Pitampura is a residential area in North West Delhi district of Delhi, India. It is located adjacent to Rohini. It is a planned neighbourhood developed by the Delhi Development Authority in the 1980s and Pitampura TV Tower, was built in 1988. Dilli Haat Pitampura is also situated near the TV tower. Situated in west Delhi, it is an upscale residential, commercial and retail centre. The area is encompassed between Outer and Inner Ring Roads, NH-1 and Rohtak Road. It has two wards, Pitampura and Pitampura North, under the Keshav Puram zone of Municipal Corporation of Delhi.

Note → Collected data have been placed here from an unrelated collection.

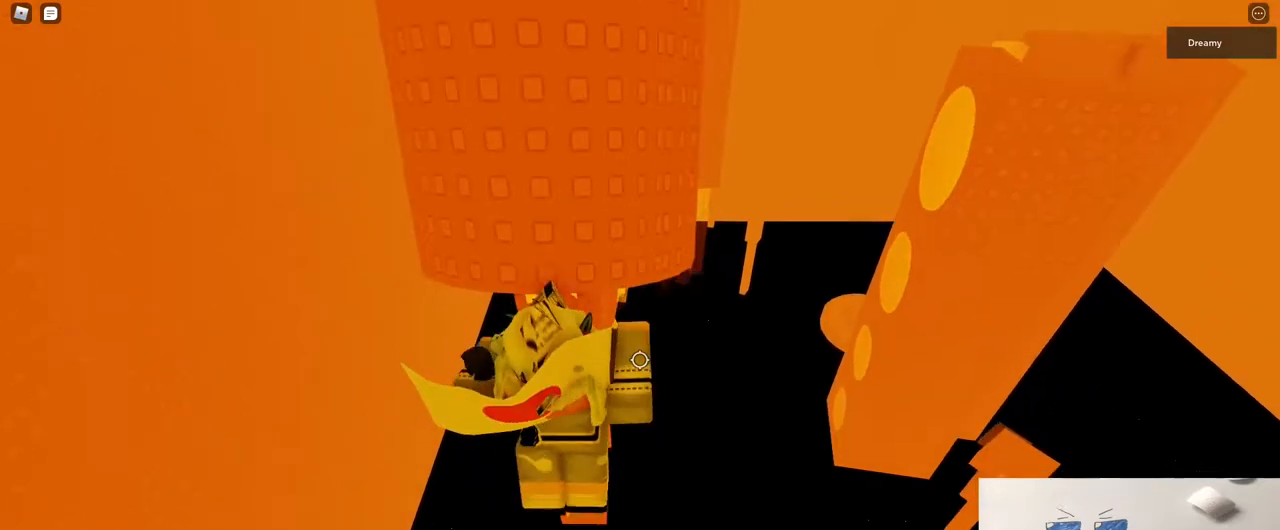
{"keys": ["space", "w"], "mouse": ["right"], "events": []}
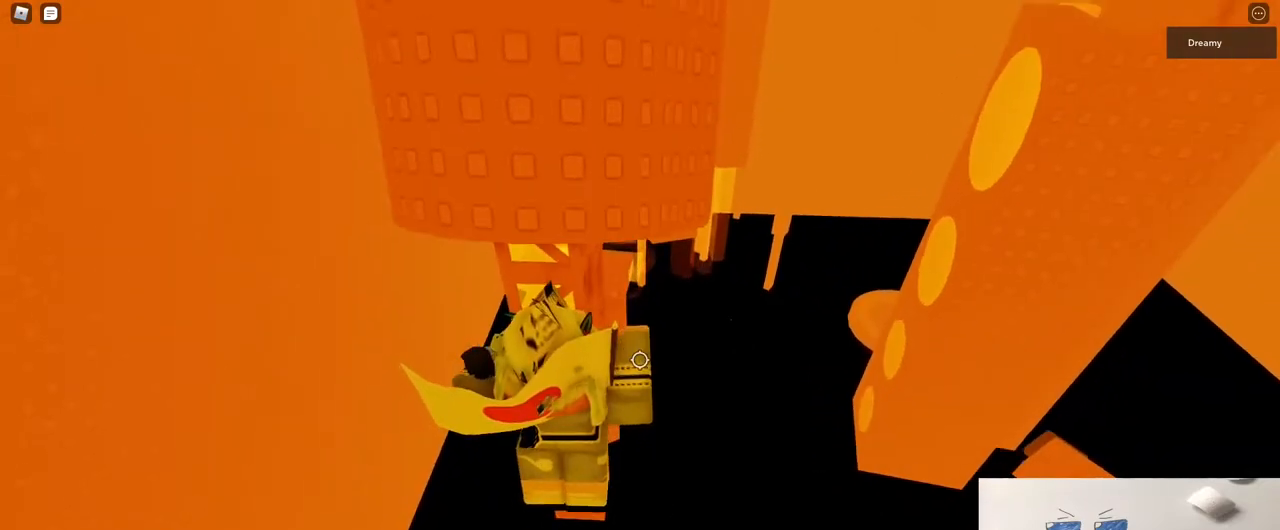
{"keys": ["space", "w"], "mouse": ["right"], "events": [[33, "a", "down"], [100, "a", "up"]]}
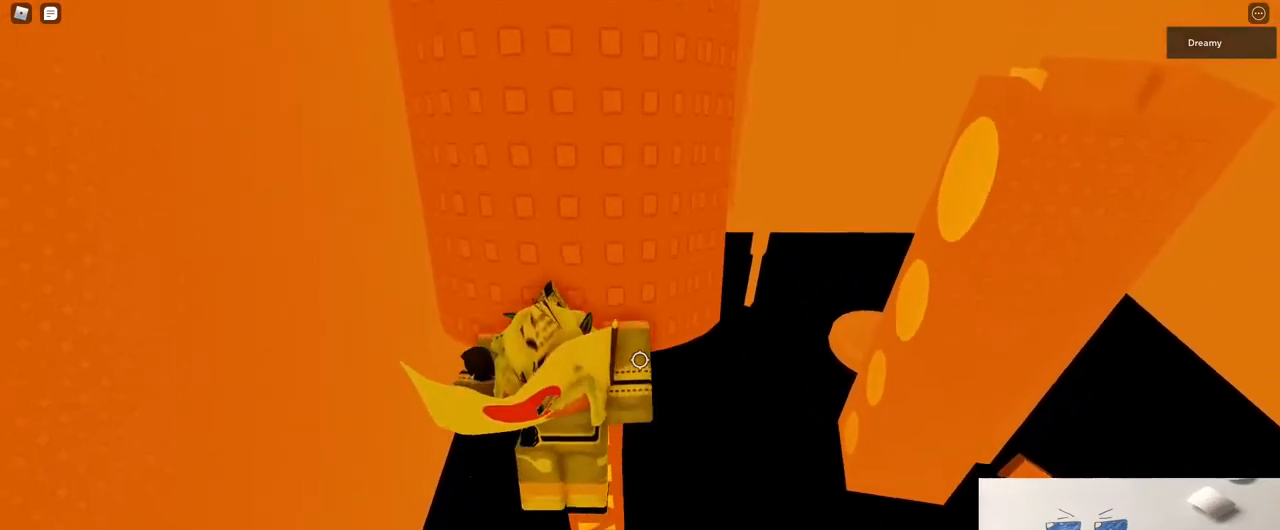
{"keys": [], "mouse": ["right"], "events": [[67, "space", "up"], [383, "w", "up"]]}
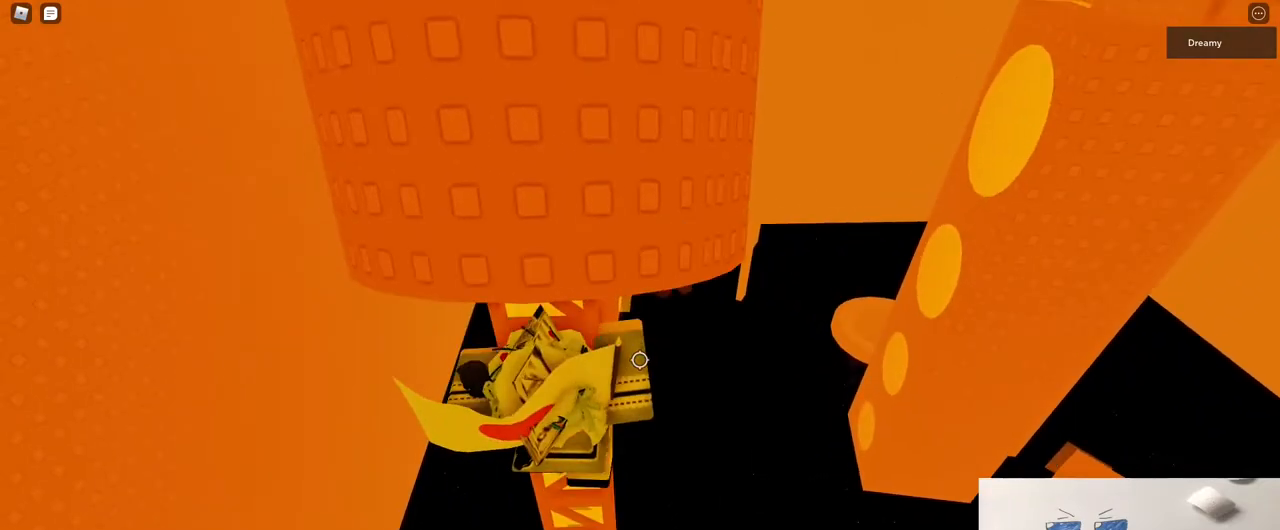
{"keys": ["space", "w"], "mouse": ["right"], "events": [[83, "s", "down"], [267, "s", "up"], [383, "w", "down"], [483, "space", "down"]]}
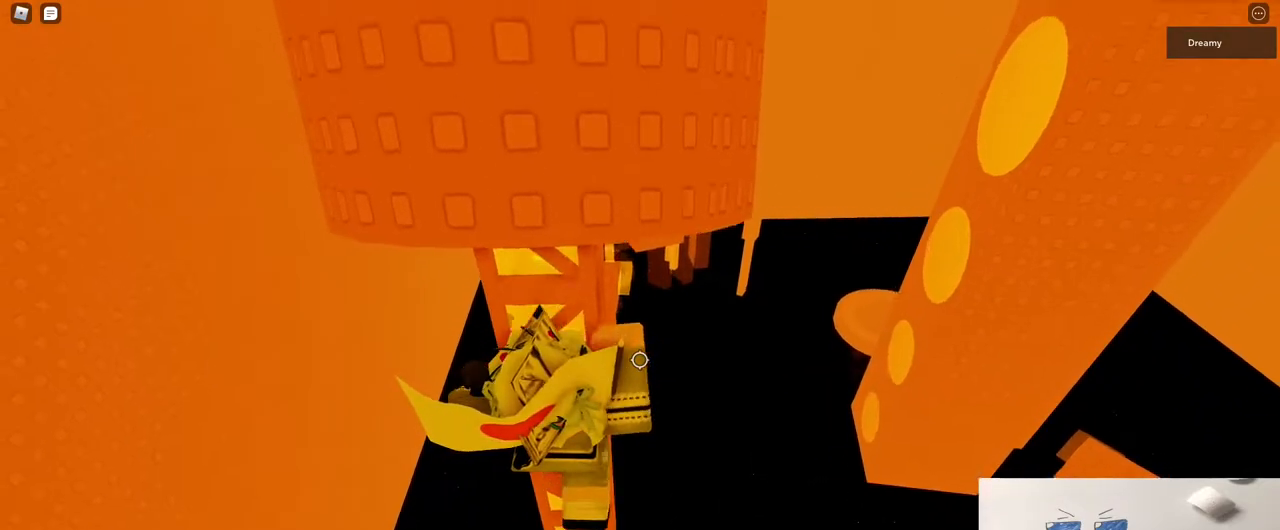
{"keys": ["space", "w"], "mouse": ["right"], "events": []}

It is serviced by the Pitampura metro station, Kohat Enclave, and Netaji Subhash Place metro station of Delhi Metro's Red Line.

==Overview==
It is home to many government servants from central administrative services. This locality got its name from the "Pitampura Village" located near Madhuban Chowk, this village's history is around 400–500 years old. It was developed by the Delhi Development Authority in 1980s.

Delhi's second Dilli Haat, a traditional food and crafts bazaar, was developed by Delhi Tourism and Transportation Development Corporation in Pitampura, close to Pitampura TV Tower and spread over 7.2 hectares, started in 2003, and opened in April 2008. Delhi Development Authority has developed a new HIG Housing Complex near TV Tower, as a part of its Delhi Development Authority Housing Scheme – 2008.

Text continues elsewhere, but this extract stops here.